* [EXTRACTED MATERIAL]
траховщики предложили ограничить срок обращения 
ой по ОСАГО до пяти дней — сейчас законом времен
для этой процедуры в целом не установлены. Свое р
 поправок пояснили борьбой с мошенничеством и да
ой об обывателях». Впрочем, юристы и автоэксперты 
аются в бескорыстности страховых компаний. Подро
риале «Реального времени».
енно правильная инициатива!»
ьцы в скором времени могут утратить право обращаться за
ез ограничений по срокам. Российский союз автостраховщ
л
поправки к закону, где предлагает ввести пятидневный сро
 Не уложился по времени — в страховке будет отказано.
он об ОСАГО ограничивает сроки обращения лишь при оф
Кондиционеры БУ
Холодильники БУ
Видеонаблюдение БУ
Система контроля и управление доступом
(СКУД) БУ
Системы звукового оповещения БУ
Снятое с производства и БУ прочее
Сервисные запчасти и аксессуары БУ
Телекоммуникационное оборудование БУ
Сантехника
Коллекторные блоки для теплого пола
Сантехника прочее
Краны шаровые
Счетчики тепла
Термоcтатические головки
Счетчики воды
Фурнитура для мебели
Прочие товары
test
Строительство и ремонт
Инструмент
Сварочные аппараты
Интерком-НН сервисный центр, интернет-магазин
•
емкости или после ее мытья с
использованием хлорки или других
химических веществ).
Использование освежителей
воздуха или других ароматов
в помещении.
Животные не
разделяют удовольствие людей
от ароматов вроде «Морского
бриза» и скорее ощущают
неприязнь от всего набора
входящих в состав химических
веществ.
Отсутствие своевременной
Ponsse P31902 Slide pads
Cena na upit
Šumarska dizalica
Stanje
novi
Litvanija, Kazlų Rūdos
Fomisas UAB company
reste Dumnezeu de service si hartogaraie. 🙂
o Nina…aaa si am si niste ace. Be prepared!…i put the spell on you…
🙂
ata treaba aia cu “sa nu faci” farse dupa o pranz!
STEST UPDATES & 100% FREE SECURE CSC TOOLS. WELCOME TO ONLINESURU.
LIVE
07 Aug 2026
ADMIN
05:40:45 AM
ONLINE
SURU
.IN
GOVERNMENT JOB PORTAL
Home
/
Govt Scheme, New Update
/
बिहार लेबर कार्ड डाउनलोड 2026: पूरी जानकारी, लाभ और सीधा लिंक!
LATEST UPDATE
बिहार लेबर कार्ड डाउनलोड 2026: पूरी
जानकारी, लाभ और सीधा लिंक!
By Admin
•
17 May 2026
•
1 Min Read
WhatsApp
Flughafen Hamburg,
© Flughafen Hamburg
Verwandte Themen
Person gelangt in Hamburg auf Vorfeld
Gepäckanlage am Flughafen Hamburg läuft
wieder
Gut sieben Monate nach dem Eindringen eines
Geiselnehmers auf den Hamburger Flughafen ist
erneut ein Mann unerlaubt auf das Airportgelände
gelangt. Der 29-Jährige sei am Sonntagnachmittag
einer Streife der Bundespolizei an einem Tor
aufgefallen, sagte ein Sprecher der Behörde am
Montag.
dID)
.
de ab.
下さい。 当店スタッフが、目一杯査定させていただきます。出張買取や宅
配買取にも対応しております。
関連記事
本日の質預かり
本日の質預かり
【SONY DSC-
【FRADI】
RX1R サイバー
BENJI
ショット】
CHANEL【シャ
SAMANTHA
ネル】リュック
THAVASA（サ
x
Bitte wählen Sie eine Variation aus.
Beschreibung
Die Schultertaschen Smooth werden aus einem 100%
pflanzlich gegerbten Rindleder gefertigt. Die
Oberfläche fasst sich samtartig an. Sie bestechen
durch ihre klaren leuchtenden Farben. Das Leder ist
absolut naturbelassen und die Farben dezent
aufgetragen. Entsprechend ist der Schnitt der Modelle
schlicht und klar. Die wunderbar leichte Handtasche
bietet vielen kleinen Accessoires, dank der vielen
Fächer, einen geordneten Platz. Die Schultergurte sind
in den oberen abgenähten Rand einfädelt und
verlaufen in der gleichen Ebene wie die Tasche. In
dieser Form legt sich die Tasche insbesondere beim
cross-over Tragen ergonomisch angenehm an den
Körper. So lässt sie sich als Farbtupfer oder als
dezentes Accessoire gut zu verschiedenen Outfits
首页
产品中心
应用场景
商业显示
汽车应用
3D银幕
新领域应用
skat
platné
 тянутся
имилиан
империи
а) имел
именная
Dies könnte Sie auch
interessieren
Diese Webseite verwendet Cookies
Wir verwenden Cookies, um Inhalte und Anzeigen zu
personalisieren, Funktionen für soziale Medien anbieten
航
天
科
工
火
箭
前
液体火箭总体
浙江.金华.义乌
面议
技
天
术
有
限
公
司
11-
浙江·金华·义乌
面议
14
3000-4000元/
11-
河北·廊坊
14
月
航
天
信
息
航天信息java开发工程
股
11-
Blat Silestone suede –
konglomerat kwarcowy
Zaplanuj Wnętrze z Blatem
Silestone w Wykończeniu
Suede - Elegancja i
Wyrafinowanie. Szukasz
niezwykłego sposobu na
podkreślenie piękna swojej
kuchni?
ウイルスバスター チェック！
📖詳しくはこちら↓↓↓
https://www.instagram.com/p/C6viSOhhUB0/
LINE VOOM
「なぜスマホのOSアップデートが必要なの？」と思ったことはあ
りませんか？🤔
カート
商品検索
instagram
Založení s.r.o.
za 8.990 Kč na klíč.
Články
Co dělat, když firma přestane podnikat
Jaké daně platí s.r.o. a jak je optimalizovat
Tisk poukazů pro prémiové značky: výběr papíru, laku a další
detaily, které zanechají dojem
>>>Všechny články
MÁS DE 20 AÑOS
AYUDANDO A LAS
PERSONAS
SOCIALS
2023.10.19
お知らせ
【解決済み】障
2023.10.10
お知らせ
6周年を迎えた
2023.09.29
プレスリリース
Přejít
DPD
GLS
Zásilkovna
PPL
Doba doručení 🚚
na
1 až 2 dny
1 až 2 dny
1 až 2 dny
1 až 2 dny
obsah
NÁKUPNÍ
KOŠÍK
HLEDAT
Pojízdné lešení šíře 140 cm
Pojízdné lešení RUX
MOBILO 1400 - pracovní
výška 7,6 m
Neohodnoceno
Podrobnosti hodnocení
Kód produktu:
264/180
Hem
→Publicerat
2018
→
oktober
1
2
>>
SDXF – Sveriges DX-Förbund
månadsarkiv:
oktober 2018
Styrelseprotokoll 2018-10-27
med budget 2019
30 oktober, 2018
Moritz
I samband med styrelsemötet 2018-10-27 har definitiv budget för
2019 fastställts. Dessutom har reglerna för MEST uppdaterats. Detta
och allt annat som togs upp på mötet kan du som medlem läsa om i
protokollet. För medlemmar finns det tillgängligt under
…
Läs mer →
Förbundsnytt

* [EXERCISE GOAL]
Which lines in the material above include the string "других"? Pull them out.

* [OUTPUT OF THE TASK]
использованием хлорки или других
воздуха или других ароматов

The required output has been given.